Le livre de la jungle

Un film d'animation des studios Disney de Wolfgang Reitherman (sortie cinéma en 1967). Disponible en double DVD collector chez Disney.

Dans la jungle indienne, le bébé Mowgli est recueilli par la panthère Bagheera, qui entreprend de l'emmener jusqu'au village des hommes pour le protéger du terrible tigre Shere Khan.

Mon Disney préféré est enfin disponible en édition DVD à la hauteur du métrage. A la base, « Le livre de la jungle » est la perfection absolue. L'animation, le rythme, les morceaux musicaux, les personnages, rien à dire. 40 ans après, des morceaux comme "Il en faut peu pour être heureux" ou "Je voudrais être comme vous" n'ont pas pris une ride et restent parmi la crème des chansons disneyennes, aux côtés de "Supercalifragilisticexpialidocious" ou du plus récent "Rêve bleu". Le passage du Roi Louis et sa bande dansant le swing, et le match d'impro entre le singe et Balou sont littéralement à tomber, du point de vue musical et de l'animation. L'histoire, assez simple, voit s'enchaîner les différentes scènettes dans une continuité fluide, allant de soi, alors que j'eus l'impression inverse en découvrant (oui, honte sur moi) « Alice au pays des merveilles » en décembre dernier, dont les passages musicaux se suivaient en frôlant l'overdose.

Le parcours de Mowgli est une suite de rencontres entre lui, le petit d'homme, et des bêtes ayant chacune des atouts dont il manque : la force de l'ours, la puissance des éléphants, l'agilité de la panthère, les ailes des vautours.
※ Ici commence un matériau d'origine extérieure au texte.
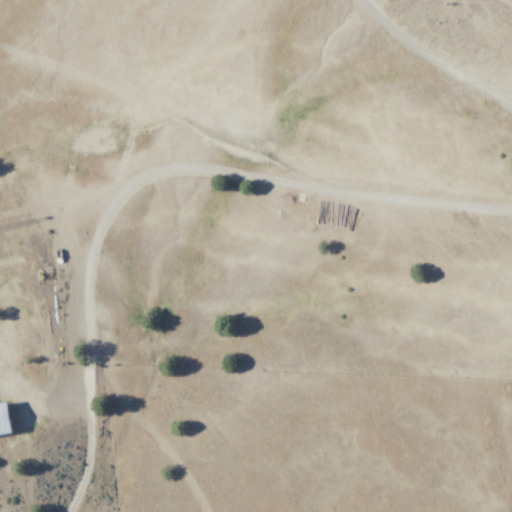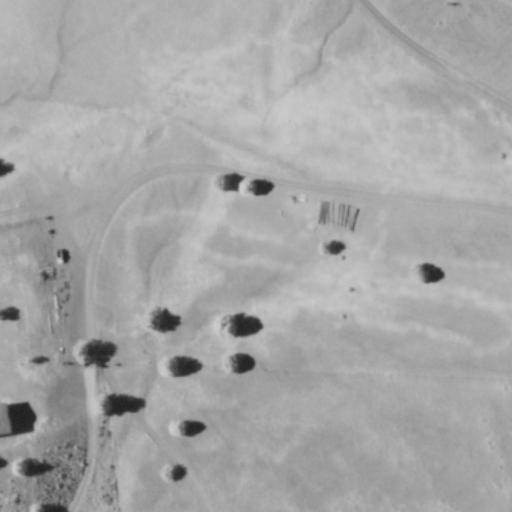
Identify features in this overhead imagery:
road: (433, 55)
road: (154, 180)
building: (21, 338)
building: (6, 419)
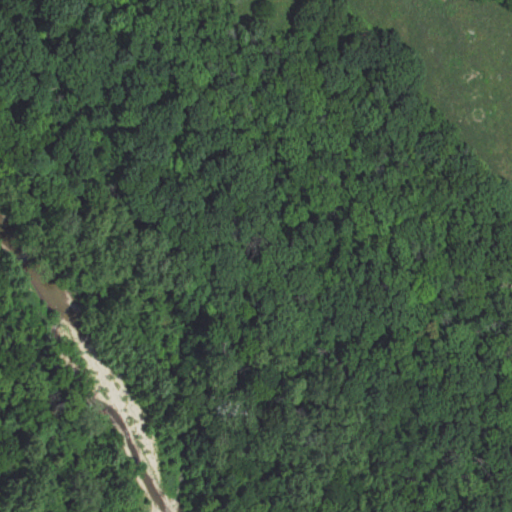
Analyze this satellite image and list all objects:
river: (103, 363)
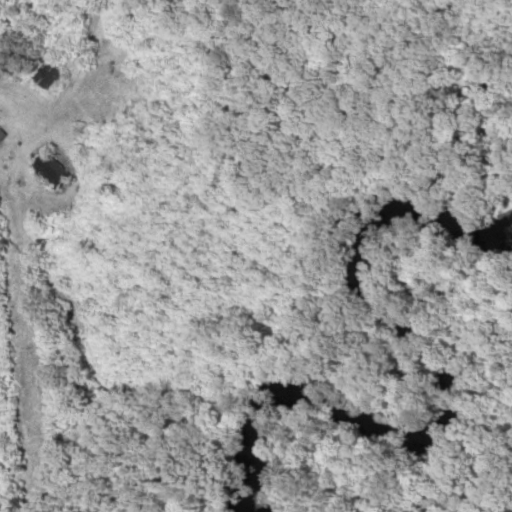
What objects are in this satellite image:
building: (64, 76)
building: (7, 135)
building: (72, 167)
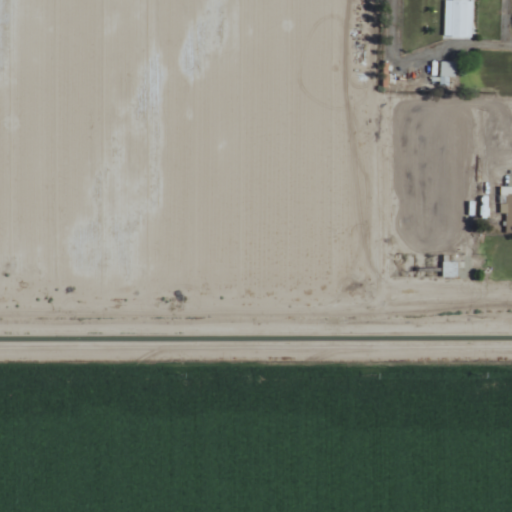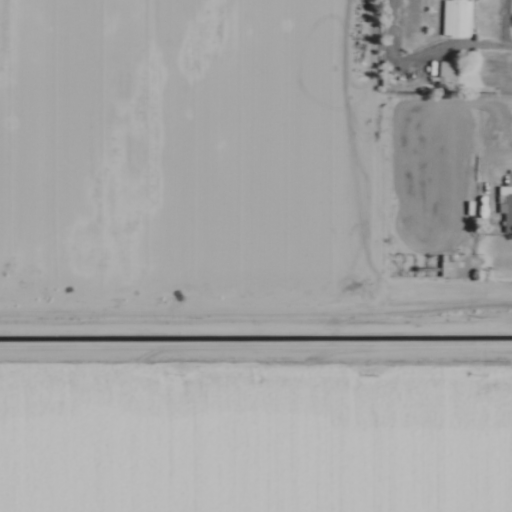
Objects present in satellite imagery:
building: (454, 19)
building: (443, 70)
building: (504, 207)
crop: (256, 256)
building: (445, 269)
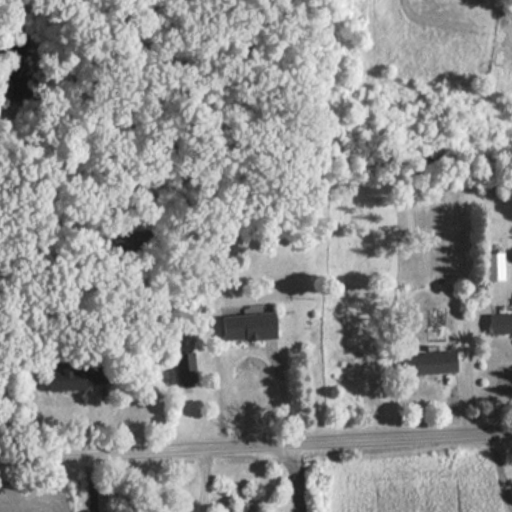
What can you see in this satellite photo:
building: (495, 266)
building: (495, 267)
building: (501, 322)
building: (501, 322)
building: (249, 326)
building: (249, 326)
building: (436, 362)
building: (436, 362)
building: (186, 369)
building: (187, 369)
building: (75, 376)
building: (76, 377)
road: (256, 441)
road: (292, 476)
crop: (34, 500)
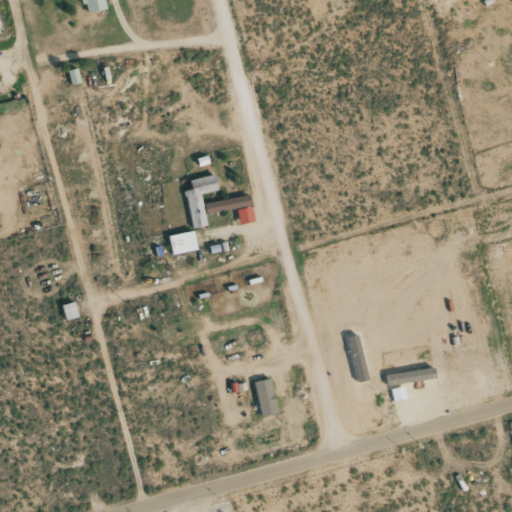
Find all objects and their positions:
road: (162, 43)
building: (73, 76)
building: (198, 199)
building: (232, 207)
road: (278, 226)
building: (181, 242)
road: (76, 252)
road: (191, 278)
building: (69, 311)
building: (410, 376)
building: (397, 393)
building: (264, 397)
road: (315, 457)
road: (144, 508)
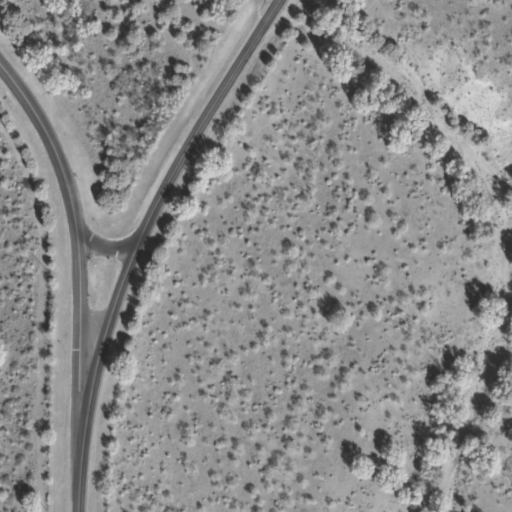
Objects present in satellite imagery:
road: (205, 119)
road: (47, 140)
road: (101, 245)
road: (80, 361)
road: (99, 371)
road: (79, 507)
Successivement, Mowgli veut devenir comme eux, place sa confiance en eux, une confiance qui est chaque fois trahie ; parfois pour son bien dans le cas de Balou et Bagheera, ou l'inverse lors de l'hypnose du serpent Kaa. « Le livre de la jungle » est donc un film sur la confiance, sur une condition d'homme que Mowgli persiste à refuser, sur des conceptions de la vie qui lui sont proposées, le fossé séparant bien sûr l'insouciance de Balou (le grand frère) et le sens des responsabilités de la très maternelle Bagheera.

Cette édition DVD propose un commentaire audio de différents intervenants, et notamment le fils du réalisateur, doubleur de Mowgli, et qui a servi de modèle pour les animateurs du petit d'homme. On apprend, dans ce commentaire, que la coiffure de Mowgli est calquée sur celle du jeune acteur, à l'époque fan des Beatles, dont les gestes de la main pour écarter les cheveux de ses yeux ont été retranscrits par les animateurs. Ce commentaire est d'ailleurs l'occasion d'apprécier leur prodigieux talent, ayant inspiré plus tard d'autres personnages emblématiques de films Disney, comme le lion Scar, le perroquet Iago, ou Aladdin. Et même sans le son du métrage, nous sommes encore captivés par l'histoire, délaissant la lecture des commentaires sous-titrés pour admirer la chair flasque des éléphants, le match de boxe entre Balou et Mowgli, où le petit singe dont l'improvisation parasite le show de Louis.

D'autres bonus sont présents dans la deuxième galette, le plus intéressant étant sans nul doute ce documentaire sur la genèse du film, des déboires du scénariste Bill Peet, viré par Walt Disney pour avoir pondu une histoire trop sombre, malgré son gros travail d'adaptation des nouvelles de Kipling, jusqu'à la sortie du film, juste après la mort du maître. Le documentaire analyse les différences entre le livre de Kipling, le traitement de Peet, et la version finale voulue par un Disney ayant interdit à ses collaborateurs de lire le livre. Un livre que Walt ira tout de même consulter pour boucler son film, séchant un petit moment sur la manière de le clore mais trouvant la solution dans l'inusable chant des sirènes, petite scène de drague entre la fillette et le petit d'homme.